During my time in the army, there was a period during which everyone took turns working "tricks" -- a schedule that meant working six days of day-shift (8-4) with a couple of days off followed by six days of swing shift (4-12) with a couple of days off followed by six days of graveyard shift (12-8).

Everyone was young and healthy and could do it, but there was always a sense of living on the edge, somehow ... of pushing some envelope of sanity. Yes, we could do it and took a strange pride in doing it but, hovering in some unnameable background, there was a feeling that this was viscerally nuts and that the program might, in fact, lead off some cliff into nuts-dom.

Later, and for 20 years, I worked a swing shift for a newspaper. Mostly I worked as a wire and copy editor, but on the occasions when I would try to write a news story at night, there was a sense of carrying some extra weight, as if I were not entirely up to snuff and this story, while passable, was not quite my best work.

Comely readers will note with disinterested accuracy that sleep deprivation can mess with anyone's mind. It's one of the great torture venues of the CIA and other such agencies. But as someone who had to provide for his family and felt he had no other choice, working nights was more than mere sleep deprivation for me. Without any compelling, adduce-able evidence, there was something baseline WRONG about it. I did it for 20 years, but that didn't make it right at the visceral level. It was, for lack of a better term, somehow chaotic... perhaps it was just, as the article suggests, my molecules in revolt.

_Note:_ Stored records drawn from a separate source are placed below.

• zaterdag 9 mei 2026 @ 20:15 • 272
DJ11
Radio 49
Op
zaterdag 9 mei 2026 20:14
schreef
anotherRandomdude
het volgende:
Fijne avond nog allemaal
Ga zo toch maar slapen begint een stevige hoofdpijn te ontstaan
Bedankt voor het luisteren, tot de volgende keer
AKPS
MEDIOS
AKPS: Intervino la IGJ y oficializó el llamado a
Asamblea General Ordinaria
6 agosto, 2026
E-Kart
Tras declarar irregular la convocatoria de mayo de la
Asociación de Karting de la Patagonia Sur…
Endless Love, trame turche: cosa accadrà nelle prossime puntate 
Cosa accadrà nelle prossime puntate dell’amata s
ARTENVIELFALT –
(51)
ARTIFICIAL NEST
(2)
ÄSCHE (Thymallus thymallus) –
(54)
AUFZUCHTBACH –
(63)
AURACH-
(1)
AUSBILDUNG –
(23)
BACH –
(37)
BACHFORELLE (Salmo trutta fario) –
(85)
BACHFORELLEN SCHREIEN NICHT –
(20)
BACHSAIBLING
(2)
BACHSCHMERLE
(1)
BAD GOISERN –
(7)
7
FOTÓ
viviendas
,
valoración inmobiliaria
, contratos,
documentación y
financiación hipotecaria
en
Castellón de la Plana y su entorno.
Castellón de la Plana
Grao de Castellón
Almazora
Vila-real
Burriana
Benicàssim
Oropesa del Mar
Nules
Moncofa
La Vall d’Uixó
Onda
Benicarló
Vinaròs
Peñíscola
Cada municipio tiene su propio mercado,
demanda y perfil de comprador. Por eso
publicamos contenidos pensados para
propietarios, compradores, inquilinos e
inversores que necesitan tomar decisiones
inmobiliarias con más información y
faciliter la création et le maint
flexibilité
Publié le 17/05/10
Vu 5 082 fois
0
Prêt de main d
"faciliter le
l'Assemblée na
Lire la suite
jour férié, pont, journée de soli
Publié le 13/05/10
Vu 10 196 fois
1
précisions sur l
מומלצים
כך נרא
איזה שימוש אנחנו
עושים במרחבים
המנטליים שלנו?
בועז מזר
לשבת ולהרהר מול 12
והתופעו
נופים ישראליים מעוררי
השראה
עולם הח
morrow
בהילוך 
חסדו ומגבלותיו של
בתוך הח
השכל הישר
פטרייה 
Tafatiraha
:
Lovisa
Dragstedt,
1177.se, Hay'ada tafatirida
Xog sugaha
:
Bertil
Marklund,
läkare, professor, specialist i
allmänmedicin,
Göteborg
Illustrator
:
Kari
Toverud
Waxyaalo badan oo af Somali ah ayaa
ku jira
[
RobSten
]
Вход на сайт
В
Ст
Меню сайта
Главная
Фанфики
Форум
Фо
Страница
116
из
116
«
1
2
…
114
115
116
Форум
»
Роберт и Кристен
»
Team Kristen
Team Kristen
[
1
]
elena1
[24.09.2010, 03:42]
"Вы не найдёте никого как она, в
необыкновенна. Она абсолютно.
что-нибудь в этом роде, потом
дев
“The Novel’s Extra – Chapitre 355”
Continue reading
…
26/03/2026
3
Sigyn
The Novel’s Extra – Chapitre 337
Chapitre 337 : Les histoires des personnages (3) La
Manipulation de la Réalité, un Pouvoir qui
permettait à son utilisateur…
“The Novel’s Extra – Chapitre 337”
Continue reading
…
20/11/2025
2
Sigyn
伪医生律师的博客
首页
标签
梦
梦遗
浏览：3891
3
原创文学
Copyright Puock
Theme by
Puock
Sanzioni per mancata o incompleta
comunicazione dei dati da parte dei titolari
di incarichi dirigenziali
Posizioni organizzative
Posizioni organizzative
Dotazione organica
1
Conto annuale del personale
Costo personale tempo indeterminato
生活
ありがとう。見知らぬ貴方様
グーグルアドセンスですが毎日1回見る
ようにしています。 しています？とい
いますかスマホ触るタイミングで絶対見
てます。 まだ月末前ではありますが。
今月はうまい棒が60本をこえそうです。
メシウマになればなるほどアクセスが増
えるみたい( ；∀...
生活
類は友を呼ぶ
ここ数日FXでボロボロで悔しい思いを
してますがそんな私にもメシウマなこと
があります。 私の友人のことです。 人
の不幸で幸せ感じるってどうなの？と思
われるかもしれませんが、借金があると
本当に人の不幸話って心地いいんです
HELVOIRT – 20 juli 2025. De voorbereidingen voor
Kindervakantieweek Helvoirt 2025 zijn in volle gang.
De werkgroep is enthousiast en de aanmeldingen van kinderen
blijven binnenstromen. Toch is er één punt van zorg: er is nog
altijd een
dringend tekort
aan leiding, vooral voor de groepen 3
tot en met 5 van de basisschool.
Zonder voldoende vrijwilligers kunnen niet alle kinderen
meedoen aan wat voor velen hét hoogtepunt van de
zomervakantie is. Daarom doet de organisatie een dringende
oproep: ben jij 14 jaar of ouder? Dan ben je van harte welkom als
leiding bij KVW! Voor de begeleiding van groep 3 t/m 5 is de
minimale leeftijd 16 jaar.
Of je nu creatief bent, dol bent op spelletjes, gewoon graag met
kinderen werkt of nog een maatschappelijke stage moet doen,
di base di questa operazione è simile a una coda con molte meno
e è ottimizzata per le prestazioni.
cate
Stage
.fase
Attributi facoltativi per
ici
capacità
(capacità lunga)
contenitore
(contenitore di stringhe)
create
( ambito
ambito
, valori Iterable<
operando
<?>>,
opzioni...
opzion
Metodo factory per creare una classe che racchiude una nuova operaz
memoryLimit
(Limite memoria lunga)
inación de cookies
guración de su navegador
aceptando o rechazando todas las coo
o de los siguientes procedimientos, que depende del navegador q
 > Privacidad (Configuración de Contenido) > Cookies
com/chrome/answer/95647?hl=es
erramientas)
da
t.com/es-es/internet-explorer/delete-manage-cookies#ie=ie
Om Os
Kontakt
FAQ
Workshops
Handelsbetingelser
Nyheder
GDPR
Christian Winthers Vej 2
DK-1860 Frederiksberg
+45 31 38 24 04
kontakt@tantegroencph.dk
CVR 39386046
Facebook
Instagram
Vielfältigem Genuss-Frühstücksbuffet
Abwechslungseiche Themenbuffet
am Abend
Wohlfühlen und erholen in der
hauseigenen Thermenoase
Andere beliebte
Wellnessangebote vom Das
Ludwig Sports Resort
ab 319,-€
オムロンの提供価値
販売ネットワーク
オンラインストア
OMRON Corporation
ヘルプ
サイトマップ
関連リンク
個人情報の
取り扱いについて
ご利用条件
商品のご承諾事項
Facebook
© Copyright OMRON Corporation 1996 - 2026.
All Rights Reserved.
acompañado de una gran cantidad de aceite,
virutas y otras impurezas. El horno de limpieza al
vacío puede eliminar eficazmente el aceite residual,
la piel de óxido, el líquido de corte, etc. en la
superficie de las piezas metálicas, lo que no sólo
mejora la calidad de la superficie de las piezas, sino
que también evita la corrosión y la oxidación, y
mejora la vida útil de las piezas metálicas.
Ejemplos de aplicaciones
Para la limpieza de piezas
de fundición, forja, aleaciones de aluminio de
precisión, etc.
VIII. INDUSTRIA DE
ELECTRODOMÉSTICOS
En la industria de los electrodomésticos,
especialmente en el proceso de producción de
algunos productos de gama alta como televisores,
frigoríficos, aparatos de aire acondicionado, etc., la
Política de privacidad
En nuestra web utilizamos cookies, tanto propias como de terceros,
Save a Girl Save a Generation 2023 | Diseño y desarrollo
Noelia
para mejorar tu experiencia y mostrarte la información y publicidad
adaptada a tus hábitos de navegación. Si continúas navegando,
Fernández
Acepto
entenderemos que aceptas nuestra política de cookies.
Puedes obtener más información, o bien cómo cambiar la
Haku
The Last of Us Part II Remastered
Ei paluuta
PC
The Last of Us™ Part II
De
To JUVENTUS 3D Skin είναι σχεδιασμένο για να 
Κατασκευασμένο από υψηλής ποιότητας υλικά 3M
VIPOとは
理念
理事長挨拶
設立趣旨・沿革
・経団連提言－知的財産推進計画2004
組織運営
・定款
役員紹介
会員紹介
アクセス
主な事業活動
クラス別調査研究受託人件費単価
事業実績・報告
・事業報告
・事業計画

I'm not sure how this dovetails with the late nights and early mornings of the Zen Buddhist meditation practice I have also been involved in, but I suppose something could be said about that.

But I'm not comely enough to say it.

2 comments:

  1. ;your use of the word "comely" is interesting. as a lexicographer im curious what it means to you.
    i sincerely disliked being on second shift but didn't mind being on 24 hour emergency response, there is a difference, i could still sleep when on call even if it got interrupted
    pete

    ReplyDelete
  2. Pete -- And I slept when possible on the graveyard shift. It wasn't quite as fulfilling as a down pillow, but it was better than nothing.

    I meant "comely" to refer to that imagined majority which has never worked a night shift and thus has only an intellectual appreciation of the possibilities.